**Pictures with lens parameters:**
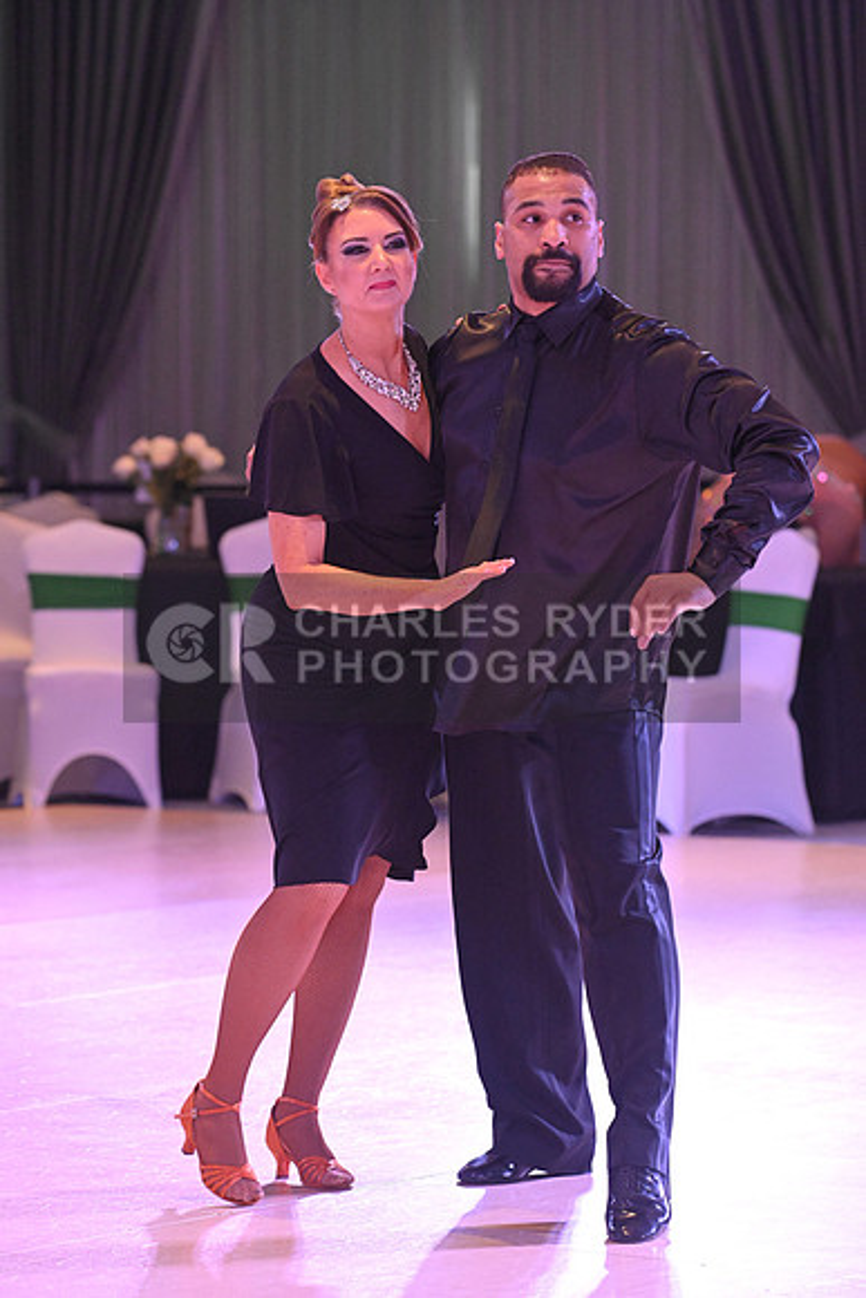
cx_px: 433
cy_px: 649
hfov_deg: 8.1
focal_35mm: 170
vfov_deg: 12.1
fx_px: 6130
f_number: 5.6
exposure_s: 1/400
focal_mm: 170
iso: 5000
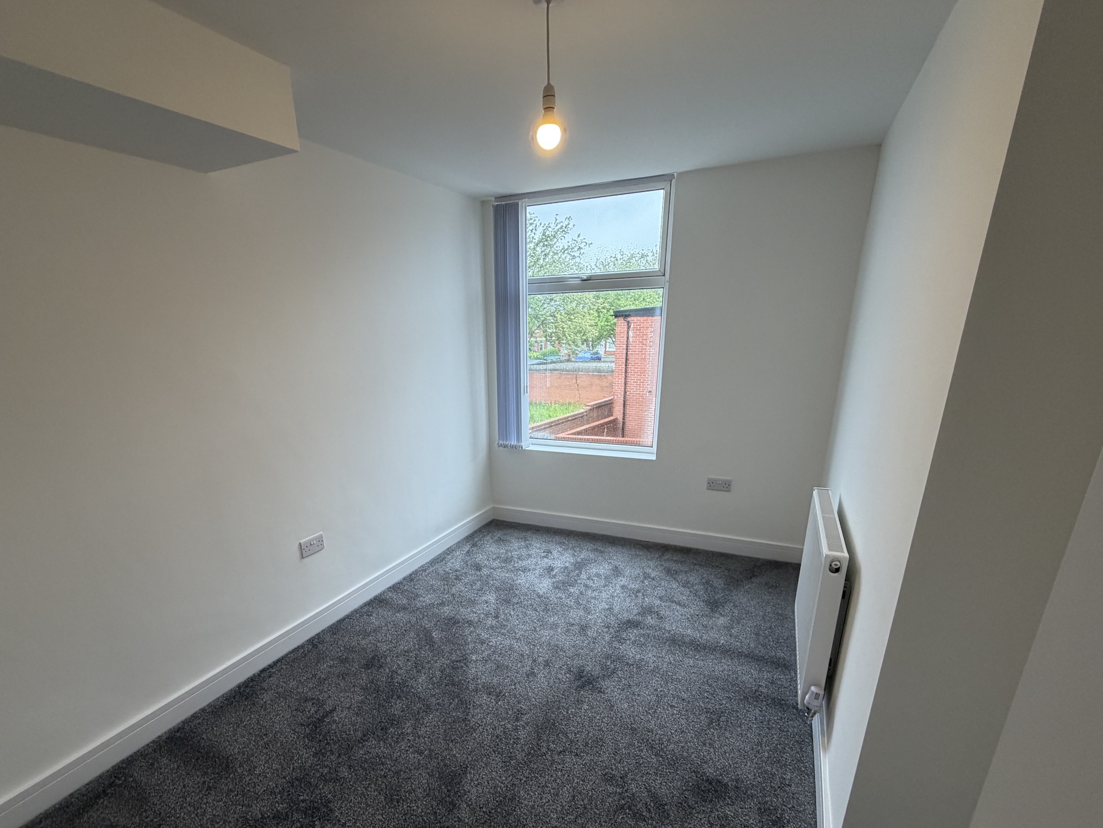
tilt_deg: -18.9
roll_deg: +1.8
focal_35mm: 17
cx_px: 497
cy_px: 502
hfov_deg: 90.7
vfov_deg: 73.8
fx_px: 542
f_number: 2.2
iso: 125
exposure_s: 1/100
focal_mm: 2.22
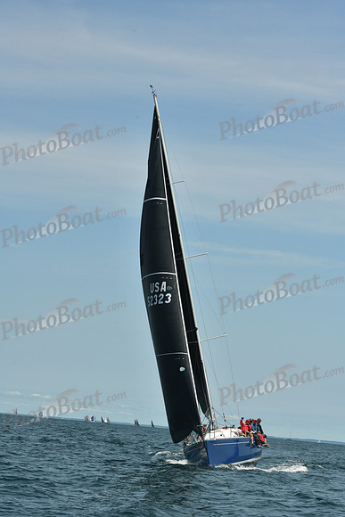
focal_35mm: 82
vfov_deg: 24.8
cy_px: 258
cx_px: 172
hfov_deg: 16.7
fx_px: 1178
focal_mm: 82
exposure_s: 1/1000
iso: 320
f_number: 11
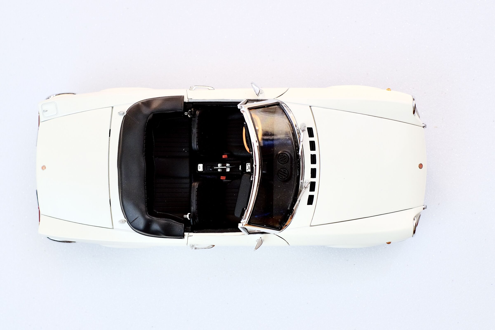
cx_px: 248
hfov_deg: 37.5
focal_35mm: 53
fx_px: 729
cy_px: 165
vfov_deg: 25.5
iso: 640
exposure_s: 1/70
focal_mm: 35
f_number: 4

**What is required:** All records, pictures excluded: copy them exactly.

**Exercise result:**
cx_px: 433
cy_px: 649
hfov_deg: 8.1
focal_35mm: 170
vfov_deg: 12.1
fx_px: 6130
f_number: 5.6
exposure_s: 1/400
focal_mm: 170
iso: 5000
tilt_deg: -18.9
roll_deg: +1.8
focal_35mm: 17
cx_px: 497
cy_px: 502
hfov_deg: 90.7
vfov_deg: 73.8
fx_px: 542
f_number: 2.2
iso: 125
exposure_s: 1/100
focal_mm: 2.22
focal_35mm: 82
vfov_deg: 24.8
cy_px: 258
cx_px: 172
hfov_deg: 16.7
fx_px: 1178
focal_mm: 82
exposure_s: 1/1000
iso: 320
f_number: 11
cx_px: 248
hfov_deg: 37.5
focal_35mm: 53
fx_px: 729
cy_px: 165
vfov_deg: 25.5
iso: 640
exposure_s: 1/70
focal_mm: 35
f_number: 4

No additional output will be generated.